_Job_. Restate all of the following data exactly, keeping any images out of the copy.
====== Data excerpts ======
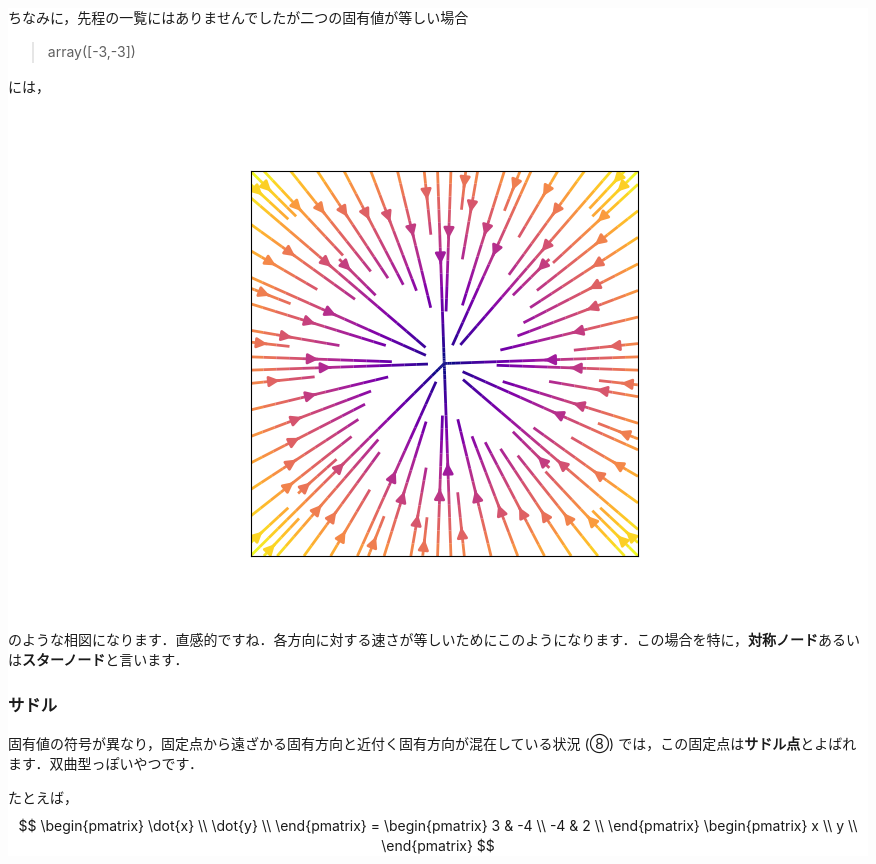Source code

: 
ちなみに，先程の一覧にはありませんでしたが二つの固有値が等しい場合
> array([-3,-3])

には，
<center><img src="../figures/stable_star.png"></center>

のような相図になります．直感的ですね．各方向に対する速さが等しいためにこのようになります．この場合を特に，**対称ノード**あるいは**スターノード**と言います．

### サドル
固有値の符号が異なり，固定点から遠ざかる固有方向と近付く固有方向が混在している状況 (⑧) では，この固定点は**サドル点**とよばれます．双曲型っぽいやつです．

たとえば，
$$
\begin{pmatrix}
\dot{x} \\
\dot{y} \\
\end{pmatrix} =
\begin{pmatrix}
3 & -4 \\
-4 & 2 \\
\end{pmatrix}
\begin{pmatrix}
x \\
y \\
\end{pmatrix}
$$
======
_Task result_.
Source code

: 
ちなみに，先程の一覧にはありませんでしたが二つの固有値が等しい場合
> array([-3,-3])

には，
<center><img src="../figures/stable_star.png"></center>

のような相図になります．直感的ですね．各方向に対する速さが等しいためにこのようになります．この場合を特に，**対称ノード**あるいは**スターノード**と言います．

### サドル
固有値の符号が異なり，固定点から遠ざかる固有方向と近付く固有方向が混在している状況 (⑧) では，この固定点は**サドル点**とよばれます．双曲型っぽいやつです．

たとえば，
$$
\begin{pmatrix}
\dot{x} \\
\dot{y} \\
\end{pmatrix} =
\begin{pmatrix}
3 & -4 \\
-4 & 2 \\
\end{pmatrix}
\begin{pmatrix}
x \\
y \\
\end{pmatrix}
$$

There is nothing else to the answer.